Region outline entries
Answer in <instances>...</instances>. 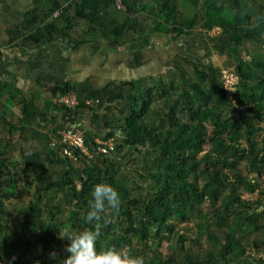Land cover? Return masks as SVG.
<instances>
[{
  "label": "trees",
  "instance_id": "trees-1",
  "mask_svg": "<svg viewBox=\"0 0 264 264\" xmlns=\"http://www.w3.org/2000/svg\"><path fill=\"white\" fill-rule=\"evenodd\" d=\"M31 1L32 8L14 27V39L33 48L57 39L68 43L78 23L90 26L89 31H82L87 39L74 45L89 41L97 46L104 40L112 49L125 48L136 38L133 16L147 7L145 3L135 5V0ZM176 1L154 0L150 19L155 30L171 39L191 35L198 18L205 28L202 36L219 28L218 35L230 39V51L237 63L236 104L222 88L220 69L197 58H178L181 64L169 67L159 78L133 81L125 85L126 89L110 94L106 88L90 91L60 85L54 93L76 91L80 100L100 101L97 107L81 104L74 110L60 106L68 118L66 127L73 122V111L94 112L95 132L82 130L85 146L93 156L72 150L73 157L82 163L77 168L58 147L50 146L47 136L34 151L23 152V167L15 166L0 151V196L19 198L20 174L26 178L25 174L40 173L35 175L39 184L35 195L21 218L38 236L39 248L28 261L30 242L22 231L10 240L0 209V255L5 262L60 264L68 255V241L65 239L63 249L54 246L58 235L64 236L65 230L78 234L98 223V252L114 247L142 257L144 264H264V240L248 241L253 233L264 232L260 222L263 202L240 196V192L256 191L257 180L251 181L249 174L261 177L264 170V128L260 125L264 122V55L245 60L238 52L244 40L264 45V0H189L193 14L182 19ZM185 63L192 67V76L184 71ZM242 106L252 114L249 120L236 117ZM98 138L101 142L113 140L109 154L97 150L103 145L95 141ZM241 141L245 146L241 147ZM46 164L61 165L56 179L43 176ZM98 183L110 184L120 196V205L112 209L106 203L99 221L86 222L91 193ZM206 200L214 207V225L226 229L224 242L202 255L184 252L179 260L172 254L162 255L159 247L166 237L182 239L173 220L188 221L195 212L203 217L199 208ZM61 217H66L68 226ZM198 227L199 234L205 232L207 238L218 239L210 226ZM247 248L262 252L263 259L246 256Z\"/></svg>",
  "mask_w": 264,
  "mask_h": 264
},
{
  "label": "crops",
  "instance_id": "crops-1",
  "mask_svg": "<svg viewBox=\"0 0 264 264\" xmlns=\"http://www.w3.org/2000/svg\"><path fill=\"white\" fill-rule=\"evenodd\" d=\"M135 1L137 6L144 4ZM31 8V0H0L2 142L30 141L27 145L38 146L44 136L57 138L66 128L68 119L56 103L60 93H54L63 84L90 91L106 88L110 94L119 88L126 89L125 85L133 81L159 78L169 67L181 63L178 58L183 57L200 59L220 70L228 68L237 75L234 70L237 63L226 35L223 38L210 34L205 37L185 35L171 39L155 30L148 7L133 16L136 38L125 48L112 49L104 40L97 46L89 41L74 45L77 40L87 39L82 31H89L90 25L83 23L74 26L68 43L57 39L36 48L22 46L20 39H14V27ZM238 52L245 60H249L248 56L261 58L264 45L244 40ZM111 104L114 103H105V106ZM93 115L94 112L88 109L75 110L71 116L73 122L68 127L95 132L92 129Z\"/></svg>",
  "mask_w": 264,
  "mask_h": 264
},
{
  "label": "rangeland",
  "instance_id": "rangeland-1",
  "mask_svg": "<svg viewBox=\"0 0 264 264\" xmlns=\"http://www.w3.org/2000/svg\"><path fill=\"white\" fill-rule=\"evenodd\" d=\"M139 2H142L147 4V9L151 12H153L154 7V0H138ZM176 7L178 11L181 13L182 18H188L193 14V10L190 8V1L189 0H177L176 1ZM198 18V17H197ZM179 19L178 21H180ZM202 20V19H201ZM201 20L199 18L196 20V24L192 29V34L197 36H202L204 34L205 28H201ZM166 26V25H165ZM217 32L213 31L210 35H216ZM205 37V36H203ZM223 38L225 37L222 35H218L215 38ZM227 42L229 41L228 38H226ZM247 57V55L245 56ZM250 58V56H248ZM181 64V63H180ZM182 67V66H181ZM183 69L186 72V74L192 76V67L185 63L183 64ZM159 104H161V101L159 100ZM236 104V100L234 101V104ZM241 111L237 113L236 117L239 118V120H249L252 117V114L247 110L244 109V106L241 107ZM262 127L264 128V122L261 123ZM100 130V128H99ZM211 130V127H208V131ZM261 134L256 138L259 140ZM50 143L52 142V138L50 139ZM95 141L99 144L105 145L103 142L100 141V139H95ZM30 141H21L20 143L17 142H11V140H6L2 142L0 140V151L3 153V156L10 160L11 163H13L15 166L19 165L18 167H23V158L22 154L23 152L31 153L34 151L36 145H27ZM241 147L245 146V142H240ZM51 146V145H50ZM113 146V144H112ZM207 149V146H205V150ZM88 158H91L93 155L87 152ZM113 156V155H112ZM70 160L73 163V166H76L77 168H81L82 163L78 160H76L75 157L71 156L69 157ZM115 159H117L115 157ZM47 165V164H46ZM48 166V165H47ZM46 166V167H47ZM61 165L59 164H53L51 166L47 167V170L45 169L44 177L48 179H56L57 175L61 171ZM128 169H133V167L128 166L126 167ZM242 170L245 173V166L242 165ZM40 174L34 173V174H25L26 178L23 177L22 174L19 176V182H18V191H19V198H13V199H6L2 196H0V209L2 211L3 217L5 219L3 227L6 232L10 235V240H14L15 236L17 234V231H22L24 233V236L26 240H28L31 244L30 249L28 250V253L26 255V259L28 261H31L34 258V255L36 253V250L39 248L38 246V236L31 232L29 229V226L22 221V215L25 213L26 206L33 198V195H35V191L37 189V186L39 185L37 180H35V175ZM249 179L251 181L257 180V189L253 193L247 194L246 192H240V196L242 198H245L249 201H255L258 198L263 202V205L260 207L262 210V218L260 219V222L264 224V170L261 177H257L255 174H249ZM241 191V190H240ZM214 207L211 206L206 200L203 204L200 205L199 212L202 213L203 217H200V215L195 212L193 215H189L188 221L180 222L178 219H174L173 223L175 224L176 230L179 232L180 237L182 238L181 241L176 240L174 237L169 236L166 237L159 247V251L162 253V255H174V258L176 260H179L181 255H183L184 252H190L192 254H199L202 255L205 251L208 250H214L213 247H215L219 242H224L223 232L226 231V229L218 228L214 225L212 222V215ZM197 213V214H196ZM60 221L65 223L68 226V223L66 222V217H61ZM59 221V223H60ZM232 221V217L230 219ZM199 224L202 225H208L210 226V230L215 233V235L218 236V239H209L206 236V233H200L199 234ZM70 234H74L72 231H69ZM4 235V234H3ZM63 237L62 234L58 235V239L54 242V246L59 247V249H63L62 247L65 246V239H62L60 237ZM0 236V240H1ZM253 240H264V232L259 231L253 233V235L249 238V244L252 243ZM248 244V245H249ZM183 248L181 250L180 248ZM242 262V260H241ZM30 264V263H28ZM234 264V263H233ZM244 264V263H242Z\"/></svg>",
  "mask_w": 264,
  "mask_h": 264
},
{
  "label": "clouds",
  "instance_id": "clouds-1",
  "mask_svg": "<svg viewBox=\"0 0 264 264\" xmlns=\"http://www.w3.org/2000/svg\"><path fill=\"white\" fill-rule=\"evenodd\" d=\"M91 195L89 211L85 216L86 222L99 221V213L104 211L106 203L112 209H118L120 205V196L110 184H96ZM65 232L63 237H59L68 241L66 245L68 255L60 261V264H144L142 257L128 255L114 247L98 252L95 247L100 237L98 223L93 229L83 230L78 234H70L67 230ZM0 264H10V261L5 262L0 255Z\"/></svg>",
  "mask_w": 264,
  "mask_h": 264
},
{
  "label": "built area",
  "instance_id": "built-area-1",
  "mask_svg": "<svg viewBox=\"0 0 264 264\" xmlns=\"http://www.w3.org/2000/svg\"><path fill=\"white\" fill-rule=\"evenodd\" d=\"M53 16H58V12H55ZM213 31L217 32V36L220 32V29L214 27L208 34H211ZM220 82L226 96L231 100V103L234 104L235 98L233 96V93L236 91L238 86L237 75L228 68H222L220 70ZM56 103L66 109L74 110L81 104H83L84 107H97L100 104V101L99 99L80 100L75 93L70 92L62 95L59 94L56 98ZM103 143L105 145L99 146L97 150L100 153L109 154L113 149V140L110 139ZM50 145L58 147L62 155L68 157L73 156L72 150H79L84 156L87 155V152H89L84 143L82 129L72 126L66 127L64 130L60 131L59 136L57 138H54ZM245 255L254 257L255 259H263L262 252H256L253 248H247Z\"/></svg>",
  "mask_w": 264,
  "mask_h": 264
},
{
  "label": "bare ground",
  "instance_id": "bare-ground-1",
  "mask_svg": "<svg viewBox=\"0 0 264 264\" xmlns=\"http://www.w3.org/2000/svg\"><path fill=\"white\" fill-rule=\"evenodd\" d=\"M129 1V0H128ZM123 4V3H122ZM85 5V4H84ZM84 7V6H83ZM190 26V25H189ZM176 31V30H175ZM7 85V84H6ZM114 92V91H113Z\"/></svg>",
  "mask_w": 264,
  "mask_h": 264
}]
</instances>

■ EXERCISE DIRECTIONS
Please return every line above that contains the string "area", treating uppercase and lowercase as different.

■ ANSWER TO THIS PROBLEM
  "label": "built area",
  "instance_id": "built-area-1",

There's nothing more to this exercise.